7. In Isaiah 41:13 (NLT) God promises, “I hold you by your right hand—I, the LORD your God. And I say to you, ‘Don’t be afraid. I am here to help you.” What hope does this passage offer you?


✺ ✺ SHAME Lifters ✺ ✺

■ Identify a secret that you have been holding on to or an ache that just doesn’t go away.

■ Why do you want to keep this secret hidden? Why do you think the ache persists?

■ Identify a person you could safely confide in. Pray for the courage and wisdom to bring this secret or hidden ache out into the light.


Dear heavenly Father,

Thank You for listening to my cries when I call out in the “darkness” of my soul to You. You cry with me and take note of my tears (Psalm 55:17; 56:8).

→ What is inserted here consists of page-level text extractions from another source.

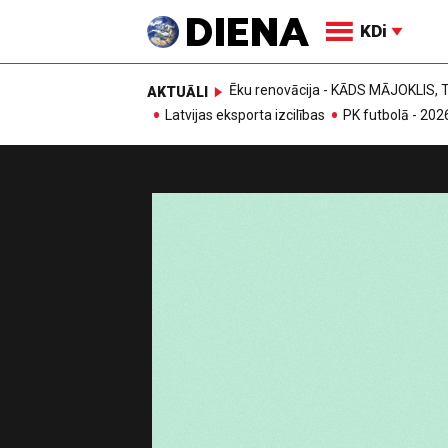
KDi
Ēku renovācija - KĀDS MĀJOKLIS
AKTUĀLI
Latvijas eksporta izcilības
PK futbolā - 202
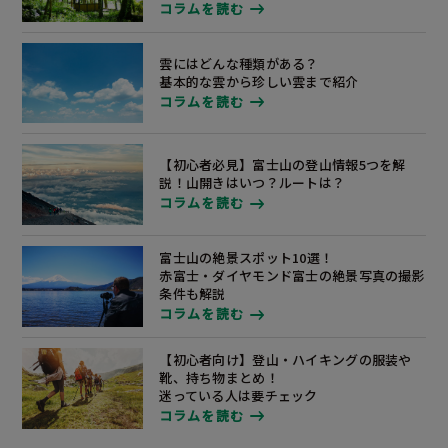
コラムを読む
雲にはどんな種類がある？
基本的な雲から珍しい雲まで紹介
コラムを読む
【初心者必見】富士山の登山情報5つを解
説！
山開きはいつ？ルートは？
コラムを読む
富士山の絶景スポット10選！
赤富士・ダイヤモンド富士の絶景写真の撮影
条件も解説
コラムを読む
【初心者向け】登山・ハイキングの服装や
靴、
持ち物まとめ！
迷っている人は要チェック
コラムを読む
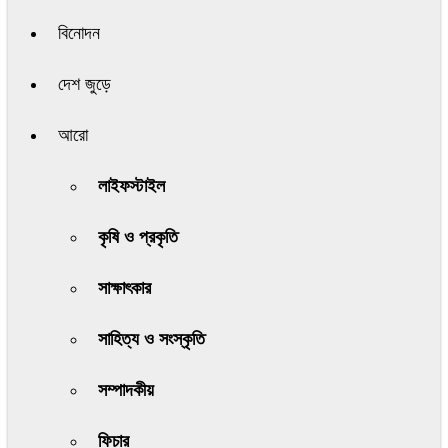
বিনোদন
দেশ জুড়ে
আরো
লাইফস্টাইল
কৃষি ও প্রকৃতি
সাক্ষাৎকার
সাহিত্য ও সংস্কৃতি
সম্পাদকীয়
ফিচার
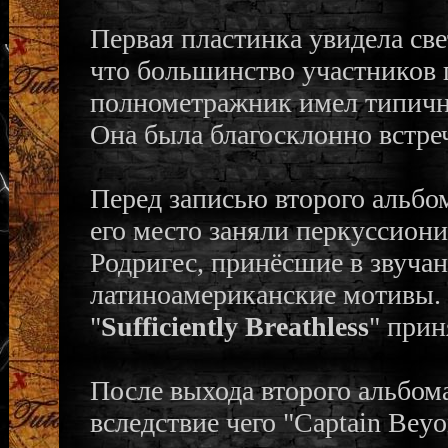
Первая пластинка увидела свет
что большинство участников
полнометражник имел типично
Она была благосклонно встре
Перед записью второго альбо
его место заняли перкуссион
Родригес, принёсшие в звучан
латиноамериканские мотивы. 
"
Sufficiently Breathless
" прин
После выхода второго альбом
вследствие чего "Captain Bey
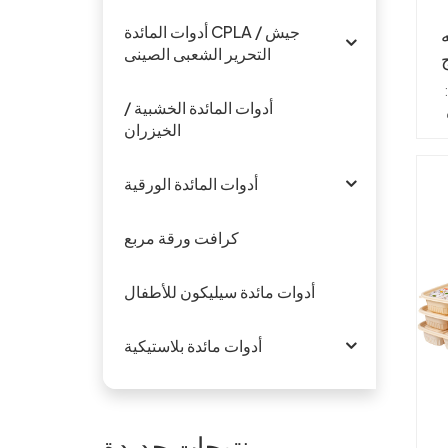
أدوات المائدة CPLA / جيش
التحرير الشعبى الصينى
أدوات المائدة الخشبية /
الخيزران
اً
ساحات،
أدوات المائدة الورقية
لف
كرافت ورقة مربع
ن،
أدوات مائدة سيليكون للأطفال
م،
أدوات مائدة بلاستيكية
ل
دام
ة
ة
منتوجات جديدة
:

Thank You that You do not leave me by the side of the road in my daily struggles. You are there for me. You are emotionally and spiritually connected to me! Even if I don’t recognize Your presence, You do not leave me—nor are You ever in the process of leaving me (Hebrews 13:5).You will not, nor cannot, leave me as an orphan (John 14:18). Over and over You speak peace to my heart and say, “Do not fear; I will help you” (Isaiah 41:13).

Thank You that Your name for me is “beloved.” Your words never wound to destroy me. You speak only healing words of conviction, comfort, and encouragement. You value me and treat me with dignity.

Heavenly Father, You love me with an everlasting love (Jeremiah 31:3)—the kind of love I know so little about, but desire to experience more. Thank You! In the name of Jesus, Amen.